Retype the items word for word, from their first line through the line that contains "readiness to combat".
═══ THE DATA ═══
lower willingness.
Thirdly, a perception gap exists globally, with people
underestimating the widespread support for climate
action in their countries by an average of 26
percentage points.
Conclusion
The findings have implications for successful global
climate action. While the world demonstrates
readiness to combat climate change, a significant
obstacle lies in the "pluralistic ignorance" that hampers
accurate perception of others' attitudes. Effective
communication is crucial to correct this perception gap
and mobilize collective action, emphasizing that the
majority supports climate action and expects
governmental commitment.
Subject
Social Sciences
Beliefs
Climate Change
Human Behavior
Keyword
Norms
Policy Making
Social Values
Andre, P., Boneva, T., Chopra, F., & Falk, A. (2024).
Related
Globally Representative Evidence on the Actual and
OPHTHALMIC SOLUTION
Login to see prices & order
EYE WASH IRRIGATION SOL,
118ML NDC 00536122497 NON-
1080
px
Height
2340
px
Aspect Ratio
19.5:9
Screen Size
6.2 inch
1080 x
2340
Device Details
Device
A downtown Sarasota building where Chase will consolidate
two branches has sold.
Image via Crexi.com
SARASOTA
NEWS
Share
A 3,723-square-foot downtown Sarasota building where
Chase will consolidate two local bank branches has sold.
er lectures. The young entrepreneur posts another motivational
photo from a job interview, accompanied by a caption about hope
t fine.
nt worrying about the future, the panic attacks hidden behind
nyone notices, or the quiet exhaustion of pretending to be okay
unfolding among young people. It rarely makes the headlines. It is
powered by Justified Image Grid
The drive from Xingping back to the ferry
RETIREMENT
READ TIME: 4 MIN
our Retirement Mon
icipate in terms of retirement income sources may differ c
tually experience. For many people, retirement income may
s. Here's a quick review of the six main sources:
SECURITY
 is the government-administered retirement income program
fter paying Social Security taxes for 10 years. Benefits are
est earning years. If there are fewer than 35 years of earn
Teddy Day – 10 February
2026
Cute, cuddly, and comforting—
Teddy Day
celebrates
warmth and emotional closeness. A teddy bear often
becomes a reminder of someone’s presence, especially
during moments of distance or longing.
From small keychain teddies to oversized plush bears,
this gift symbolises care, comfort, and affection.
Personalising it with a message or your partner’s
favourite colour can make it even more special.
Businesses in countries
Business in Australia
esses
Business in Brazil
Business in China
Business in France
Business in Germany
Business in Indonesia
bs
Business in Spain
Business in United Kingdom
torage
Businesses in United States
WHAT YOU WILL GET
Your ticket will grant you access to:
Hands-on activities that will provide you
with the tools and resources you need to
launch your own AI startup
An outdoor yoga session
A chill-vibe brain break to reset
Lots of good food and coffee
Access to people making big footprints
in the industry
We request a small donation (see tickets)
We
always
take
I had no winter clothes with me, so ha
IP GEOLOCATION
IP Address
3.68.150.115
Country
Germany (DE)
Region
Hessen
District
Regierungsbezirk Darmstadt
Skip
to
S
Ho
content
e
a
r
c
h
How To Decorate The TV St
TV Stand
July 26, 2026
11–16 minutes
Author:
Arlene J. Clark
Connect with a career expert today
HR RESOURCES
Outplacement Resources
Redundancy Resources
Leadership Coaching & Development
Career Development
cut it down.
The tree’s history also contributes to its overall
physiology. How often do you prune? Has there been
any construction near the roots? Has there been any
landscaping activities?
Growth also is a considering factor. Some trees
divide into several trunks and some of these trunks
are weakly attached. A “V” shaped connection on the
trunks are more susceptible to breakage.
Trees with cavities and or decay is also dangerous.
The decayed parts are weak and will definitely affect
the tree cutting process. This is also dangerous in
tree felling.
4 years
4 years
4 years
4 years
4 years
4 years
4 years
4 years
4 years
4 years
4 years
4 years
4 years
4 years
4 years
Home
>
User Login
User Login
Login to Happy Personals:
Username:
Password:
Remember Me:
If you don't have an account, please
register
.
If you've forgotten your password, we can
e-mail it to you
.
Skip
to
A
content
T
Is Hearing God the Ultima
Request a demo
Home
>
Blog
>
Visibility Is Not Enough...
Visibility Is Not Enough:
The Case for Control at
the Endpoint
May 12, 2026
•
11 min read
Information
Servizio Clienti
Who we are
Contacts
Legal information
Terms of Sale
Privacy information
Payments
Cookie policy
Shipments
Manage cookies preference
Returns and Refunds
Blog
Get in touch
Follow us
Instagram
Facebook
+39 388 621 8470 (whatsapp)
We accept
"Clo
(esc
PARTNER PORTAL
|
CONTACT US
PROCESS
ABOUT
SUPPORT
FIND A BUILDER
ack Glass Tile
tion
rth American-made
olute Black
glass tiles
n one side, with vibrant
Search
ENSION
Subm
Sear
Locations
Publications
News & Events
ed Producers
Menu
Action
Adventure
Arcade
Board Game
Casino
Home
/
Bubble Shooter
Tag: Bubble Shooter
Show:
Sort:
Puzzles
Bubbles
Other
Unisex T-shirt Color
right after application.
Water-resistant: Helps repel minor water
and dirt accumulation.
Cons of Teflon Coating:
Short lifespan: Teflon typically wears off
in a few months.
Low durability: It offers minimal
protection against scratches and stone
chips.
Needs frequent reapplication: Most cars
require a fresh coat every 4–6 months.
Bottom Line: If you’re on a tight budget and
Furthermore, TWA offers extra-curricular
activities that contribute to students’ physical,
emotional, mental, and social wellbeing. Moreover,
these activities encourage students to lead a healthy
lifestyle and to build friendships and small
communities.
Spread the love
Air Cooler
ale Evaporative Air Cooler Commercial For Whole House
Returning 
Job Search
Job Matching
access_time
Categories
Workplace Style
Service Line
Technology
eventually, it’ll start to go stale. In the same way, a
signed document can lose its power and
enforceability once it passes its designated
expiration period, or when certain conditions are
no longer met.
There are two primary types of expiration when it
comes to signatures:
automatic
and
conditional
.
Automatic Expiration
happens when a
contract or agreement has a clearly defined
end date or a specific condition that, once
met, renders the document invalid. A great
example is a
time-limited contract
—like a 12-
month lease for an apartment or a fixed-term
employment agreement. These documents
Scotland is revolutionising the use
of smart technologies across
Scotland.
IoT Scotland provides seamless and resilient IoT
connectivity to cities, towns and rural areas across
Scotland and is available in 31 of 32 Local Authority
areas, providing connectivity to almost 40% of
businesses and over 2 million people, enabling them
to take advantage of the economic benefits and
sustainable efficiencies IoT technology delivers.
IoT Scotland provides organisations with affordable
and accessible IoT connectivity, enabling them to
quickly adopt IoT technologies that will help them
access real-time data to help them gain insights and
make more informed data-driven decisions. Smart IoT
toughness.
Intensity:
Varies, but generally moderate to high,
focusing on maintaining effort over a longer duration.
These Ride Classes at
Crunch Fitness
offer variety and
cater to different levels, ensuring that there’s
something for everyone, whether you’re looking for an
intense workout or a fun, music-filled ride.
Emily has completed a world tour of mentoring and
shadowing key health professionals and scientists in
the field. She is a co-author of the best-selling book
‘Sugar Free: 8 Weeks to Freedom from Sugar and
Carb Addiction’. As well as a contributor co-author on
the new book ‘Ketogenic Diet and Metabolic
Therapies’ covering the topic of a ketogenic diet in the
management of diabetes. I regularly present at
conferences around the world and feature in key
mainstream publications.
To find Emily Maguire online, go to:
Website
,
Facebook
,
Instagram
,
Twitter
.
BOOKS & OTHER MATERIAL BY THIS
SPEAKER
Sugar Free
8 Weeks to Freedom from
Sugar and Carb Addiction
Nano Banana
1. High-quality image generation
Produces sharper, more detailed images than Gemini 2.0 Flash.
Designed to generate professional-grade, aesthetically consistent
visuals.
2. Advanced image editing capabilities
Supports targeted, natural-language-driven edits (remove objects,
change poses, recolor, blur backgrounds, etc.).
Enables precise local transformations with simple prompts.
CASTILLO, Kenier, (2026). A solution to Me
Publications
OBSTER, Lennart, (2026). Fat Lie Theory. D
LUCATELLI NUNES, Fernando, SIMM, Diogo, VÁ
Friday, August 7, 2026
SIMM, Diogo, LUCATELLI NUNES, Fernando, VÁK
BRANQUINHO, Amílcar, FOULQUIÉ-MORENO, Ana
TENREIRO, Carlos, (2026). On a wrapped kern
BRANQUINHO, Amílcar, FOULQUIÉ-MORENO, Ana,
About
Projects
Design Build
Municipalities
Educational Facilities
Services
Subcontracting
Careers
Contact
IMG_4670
═══
▶ RESULT FOR THIS TASK:
lower willingness.
Thirdly, a perception gap exists globally, with people
underestimating the widespread support for climate
action in their countries by an average of 26
percentage points.
Conclusion
The findings have implications for successful global
climate action. While the world demonstrates
readiness to combat climate change, a significant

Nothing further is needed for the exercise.